Source texts of formatted documents:
--- --- ---

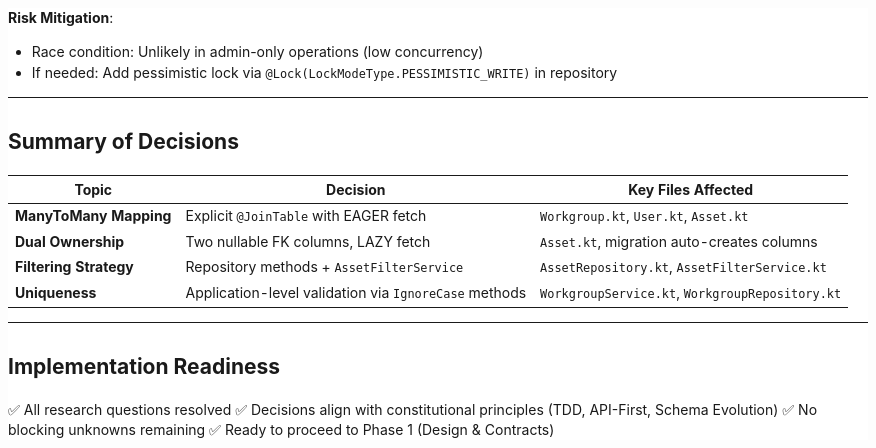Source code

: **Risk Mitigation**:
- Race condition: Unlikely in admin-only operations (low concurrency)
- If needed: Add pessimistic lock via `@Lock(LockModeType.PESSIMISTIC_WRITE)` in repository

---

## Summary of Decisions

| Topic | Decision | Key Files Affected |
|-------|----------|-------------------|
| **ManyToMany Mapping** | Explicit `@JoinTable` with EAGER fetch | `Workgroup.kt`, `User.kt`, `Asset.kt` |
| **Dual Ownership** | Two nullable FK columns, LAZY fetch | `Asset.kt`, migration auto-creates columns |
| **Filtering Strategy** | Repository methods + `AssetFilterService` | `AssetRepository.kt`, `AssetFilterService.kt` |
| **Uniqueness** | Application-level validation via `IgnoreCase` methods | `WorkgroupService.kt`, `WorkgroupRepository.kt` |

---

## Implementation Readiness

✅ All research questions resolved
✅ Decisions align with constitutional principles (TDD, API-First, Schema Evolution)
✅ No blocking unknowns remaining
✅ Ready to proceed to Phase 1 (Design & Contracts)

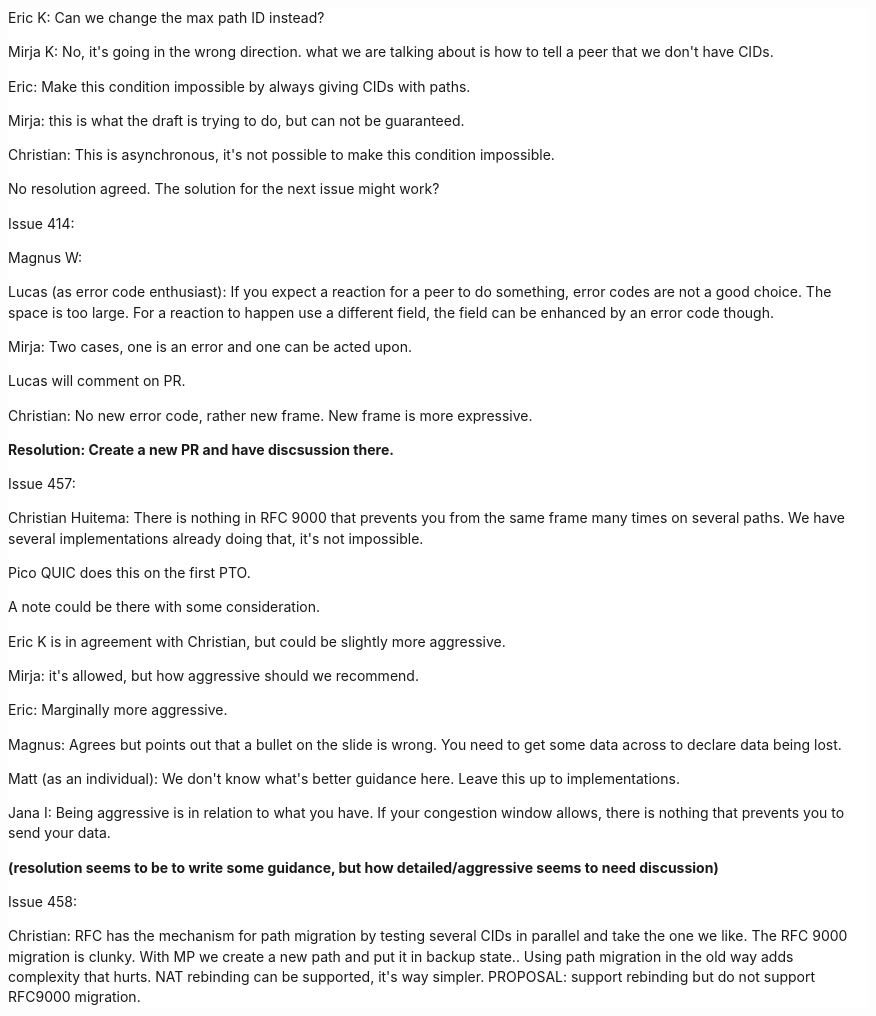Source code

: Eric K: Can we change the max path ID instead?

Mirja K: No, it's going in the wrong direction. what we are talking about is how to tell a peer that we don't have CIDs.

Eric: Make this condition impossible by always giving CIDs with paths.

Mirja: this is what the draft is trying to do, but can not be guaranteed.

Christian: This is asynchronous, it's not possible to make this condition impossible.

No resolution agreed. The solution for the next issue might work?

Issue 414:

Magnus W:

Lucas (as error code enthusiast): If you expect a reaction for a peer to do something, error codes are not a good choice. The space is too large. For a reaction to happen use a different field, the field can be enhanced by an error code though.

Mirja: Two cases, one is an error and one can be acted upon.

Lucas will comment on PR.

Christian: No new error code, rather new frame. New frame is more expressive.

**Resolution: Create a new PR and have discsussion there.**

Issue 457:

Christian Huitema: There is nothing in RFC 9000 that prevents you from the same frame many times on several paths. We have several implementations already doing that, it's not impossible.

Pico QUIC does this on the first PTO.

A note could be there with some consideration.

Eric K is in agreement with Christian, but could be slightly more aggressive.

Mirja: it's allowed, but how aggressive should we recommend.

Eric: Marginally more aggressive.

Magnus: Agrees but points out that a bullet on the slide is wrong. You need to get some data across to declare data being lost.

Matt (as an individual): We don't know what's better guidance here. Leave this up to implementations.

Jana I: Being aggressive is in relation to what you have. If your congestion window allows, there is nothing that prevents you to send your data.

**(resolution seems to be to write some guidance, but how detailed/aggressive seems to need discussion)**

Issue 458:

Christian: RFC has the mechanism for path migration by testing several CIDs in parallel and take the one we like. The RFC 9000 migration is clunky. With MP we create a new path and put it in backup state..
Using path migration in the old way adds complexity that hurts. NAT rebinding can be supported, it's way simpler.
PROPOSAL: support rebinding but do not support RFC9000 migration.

--- --- ---

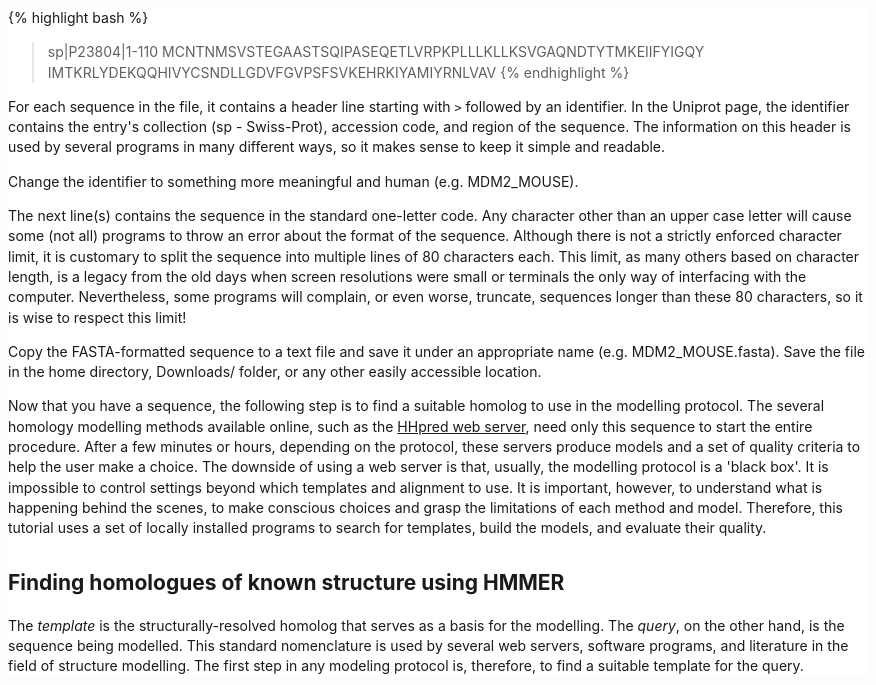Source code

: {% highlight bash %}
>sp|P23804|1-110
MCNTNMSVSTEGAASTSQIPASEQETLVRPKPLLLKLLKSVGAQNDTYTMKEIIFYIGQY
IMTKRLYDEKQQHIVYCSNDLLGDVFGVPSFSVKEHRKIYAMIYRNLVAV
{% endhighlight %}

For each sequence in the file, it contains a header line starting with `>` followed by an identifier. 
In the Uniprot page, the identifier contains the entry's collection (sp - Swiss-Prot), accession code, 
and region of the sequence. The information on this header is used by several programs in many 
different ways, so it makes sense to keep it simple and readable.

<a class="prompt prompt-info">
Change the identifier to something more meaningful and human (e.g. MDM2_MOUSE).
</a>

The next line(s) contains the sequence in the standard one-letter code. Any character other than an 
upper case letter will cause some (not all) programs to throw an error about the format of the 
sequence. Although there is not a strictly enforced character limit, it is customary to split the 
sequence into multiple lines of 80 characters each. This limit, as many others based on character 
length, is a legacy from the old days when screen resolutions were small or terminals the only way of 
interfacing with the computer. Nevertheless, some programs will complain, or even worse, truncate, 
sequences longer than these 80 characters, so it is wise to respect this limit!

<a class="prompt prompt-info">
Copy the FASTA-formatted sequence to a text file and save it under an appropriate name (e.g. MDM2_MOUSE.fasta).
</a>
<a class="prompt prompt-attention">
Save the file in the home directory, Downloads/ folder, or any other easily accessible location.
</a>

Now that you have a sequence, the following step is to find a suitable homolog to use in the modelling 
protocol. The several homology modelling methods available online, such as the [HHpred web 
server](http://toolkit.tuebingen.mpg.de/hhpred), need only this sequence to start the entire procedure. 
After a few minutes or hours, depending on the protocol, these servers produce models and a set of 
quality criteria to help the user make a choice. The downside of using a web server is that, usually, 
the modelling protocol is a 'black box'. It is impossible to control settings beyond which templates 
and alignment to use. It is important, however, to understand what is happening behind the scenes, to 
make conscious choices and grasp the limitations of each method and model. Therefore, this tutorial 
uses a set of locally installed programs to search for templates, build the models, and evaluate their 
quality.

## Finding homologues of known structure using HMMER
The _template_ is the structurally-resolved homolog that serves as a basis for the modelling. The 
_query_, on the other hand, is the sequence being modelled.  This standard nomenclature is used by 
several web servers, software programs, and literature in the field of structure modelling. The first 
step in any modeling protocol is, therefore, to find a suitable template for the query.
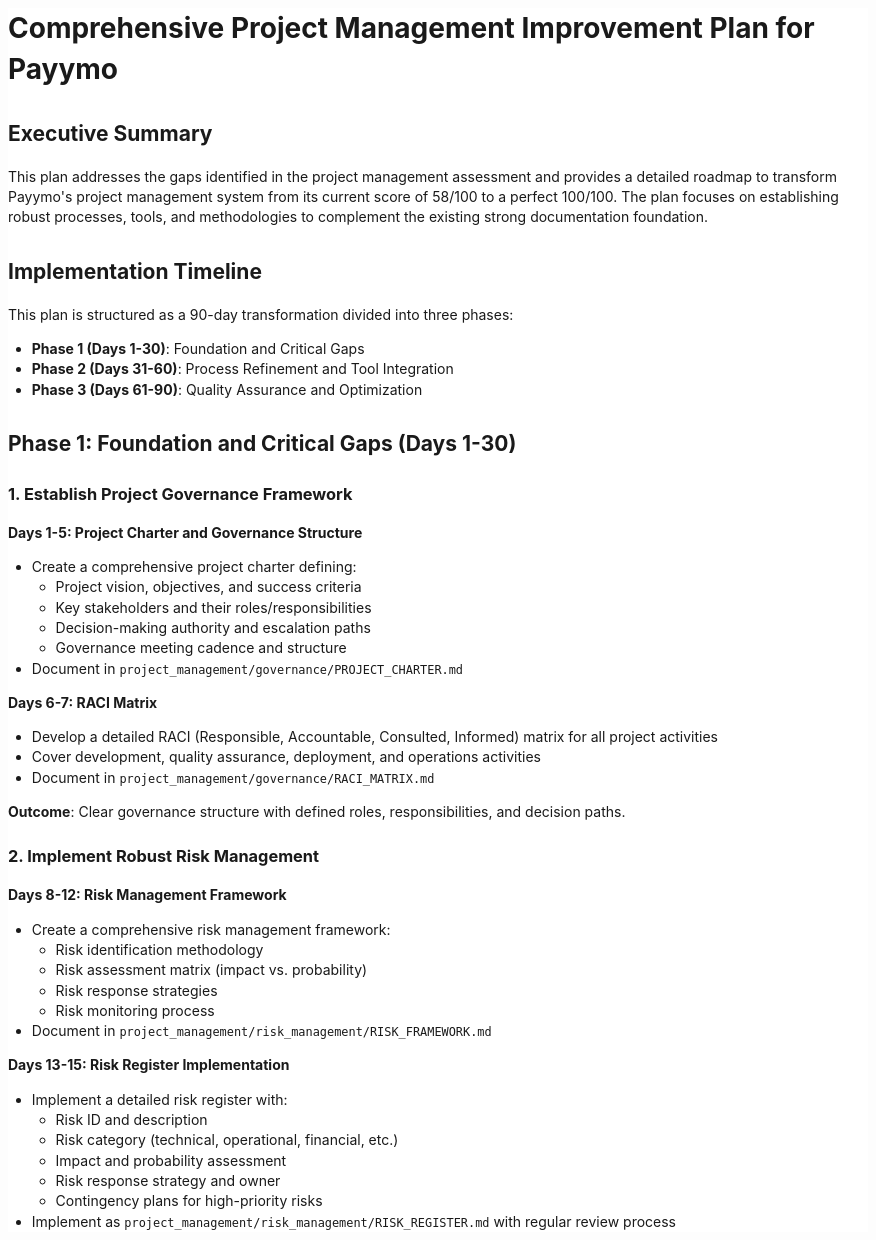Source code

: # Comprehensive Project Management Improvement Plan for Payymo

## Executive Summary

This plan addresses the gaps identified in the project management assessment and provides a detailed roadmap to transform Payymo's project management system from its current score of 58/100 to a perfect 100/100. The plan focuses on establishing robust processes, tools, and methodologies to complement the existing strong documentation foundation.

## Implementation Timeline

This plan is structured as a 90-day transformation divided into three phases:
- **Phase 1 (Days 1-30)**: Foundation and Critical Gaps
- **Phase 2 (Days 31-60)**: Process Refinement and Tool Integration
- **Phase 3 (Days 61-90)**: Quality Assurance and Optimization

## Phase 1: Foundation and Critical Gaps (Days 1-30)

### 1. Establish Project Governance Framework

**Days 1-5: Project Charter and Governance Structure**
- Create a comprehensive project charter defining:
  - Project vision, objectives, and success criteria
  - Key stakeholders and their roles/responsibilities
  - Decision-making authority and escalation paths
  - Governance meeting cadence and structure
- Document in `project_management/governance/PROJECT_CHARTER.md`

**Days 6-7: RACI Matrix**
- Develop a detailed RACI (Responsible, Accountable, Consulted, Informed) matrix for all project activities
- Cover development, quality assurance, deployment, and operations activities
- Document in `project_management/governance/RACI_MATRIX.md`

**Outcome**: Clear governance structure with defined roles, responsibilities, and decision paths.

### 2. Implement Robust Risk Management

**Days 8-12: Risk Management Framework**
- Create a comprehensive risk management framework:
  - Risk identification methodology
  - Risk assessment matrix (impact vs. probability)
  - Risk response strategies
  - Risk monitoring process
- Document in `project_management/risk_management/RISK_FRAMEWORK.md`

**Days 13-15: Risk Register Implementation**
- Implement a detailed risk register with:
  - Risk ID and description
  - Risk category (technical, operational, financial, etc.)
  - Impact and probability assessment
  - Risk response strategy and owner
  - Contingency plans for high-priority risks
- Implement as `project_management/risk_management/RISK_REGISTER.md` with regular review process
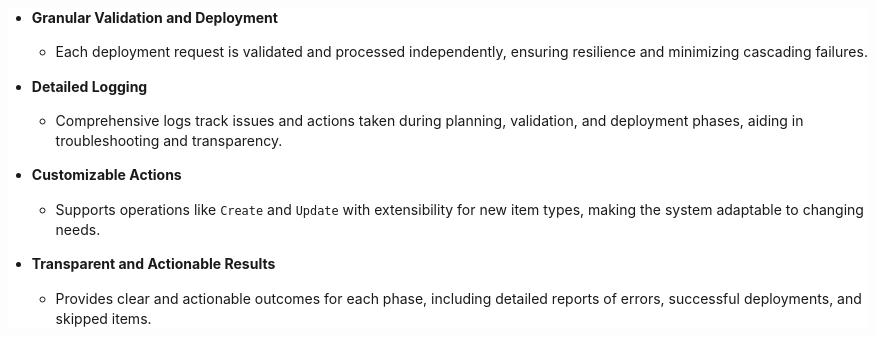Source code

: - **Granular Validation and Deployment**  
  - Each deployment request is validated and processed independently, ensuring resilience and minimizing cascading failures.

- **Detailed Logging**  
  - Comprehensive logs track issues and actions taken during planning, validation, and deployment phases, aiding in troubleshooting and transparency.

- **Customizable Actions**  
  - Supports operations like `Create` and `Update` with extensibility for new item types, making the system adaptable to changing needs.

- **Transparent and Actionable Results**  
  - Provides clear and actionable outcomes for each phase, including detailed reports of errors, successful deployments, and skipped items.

--- --- ---

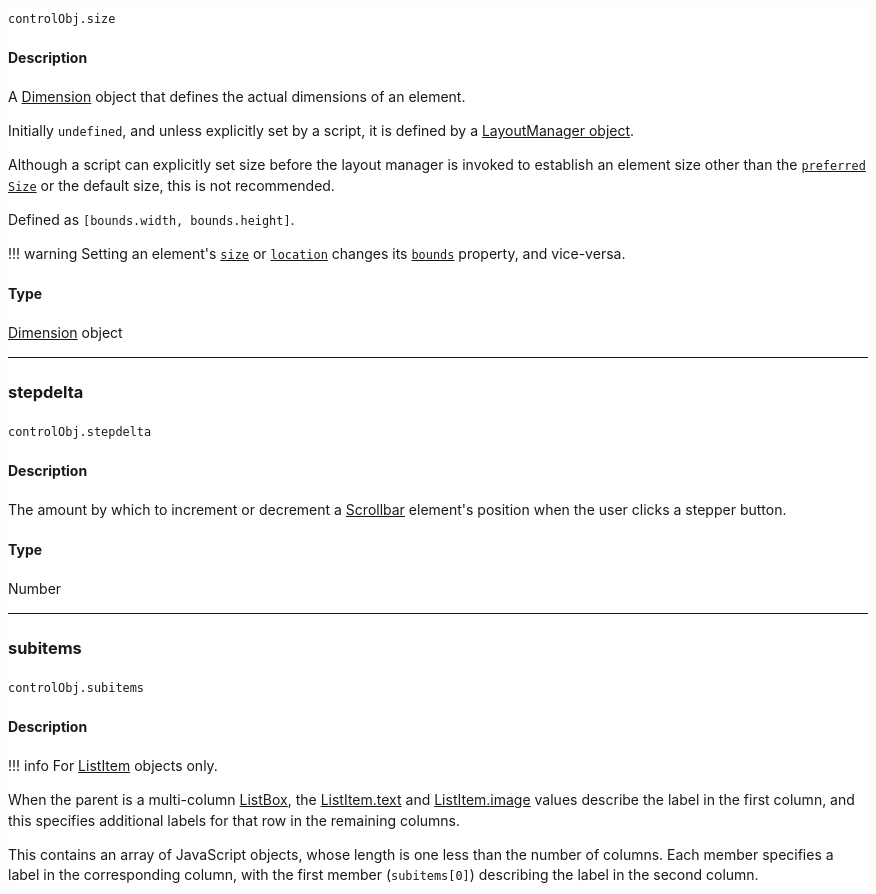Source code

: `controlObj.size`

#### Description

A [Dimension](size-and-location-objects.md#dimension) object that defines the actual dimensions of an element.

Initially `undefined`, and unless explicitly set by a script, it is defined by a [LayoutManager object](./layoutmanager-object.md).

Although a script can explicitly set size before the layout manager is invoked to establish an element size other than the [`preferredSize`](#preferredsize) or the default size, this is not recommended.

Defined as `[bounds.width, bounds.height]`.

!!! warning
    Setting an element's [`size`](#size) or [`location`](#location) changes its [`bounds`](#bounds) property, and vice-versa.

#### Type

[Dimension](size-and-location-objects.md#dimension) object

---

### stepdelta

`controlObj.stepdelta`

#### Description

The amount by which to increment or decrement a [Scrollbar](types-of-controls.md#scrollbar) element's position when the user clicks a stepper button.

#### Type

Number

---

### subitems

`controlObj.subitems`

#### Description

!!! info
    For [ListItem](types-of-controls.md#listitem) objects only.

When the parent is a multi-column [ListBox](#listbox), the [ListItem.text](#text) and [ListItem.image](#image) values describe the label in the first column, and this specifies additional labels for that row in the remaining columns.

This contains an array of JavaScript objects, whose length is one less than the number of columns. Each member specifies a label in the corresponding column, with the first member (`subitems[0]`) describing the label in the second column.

--- --- ---

- **Exercise goal**
Extract from the material every line that contains the string "impossible". Match case exactly.

- **Exercise result**
Eric: Make this condition impossible by always giving CIDs with paths.
Christian: This is asynchronous, it's not possible to make this condition impossible.
Christian Huitema: There is nothing in RFC 9000 that prevents you from the same frame many times on several paths. We have several implementations already doing that, it's not impossible.
the modelling protocol is a 'black box'. It is impossible to control settings beyond which templates 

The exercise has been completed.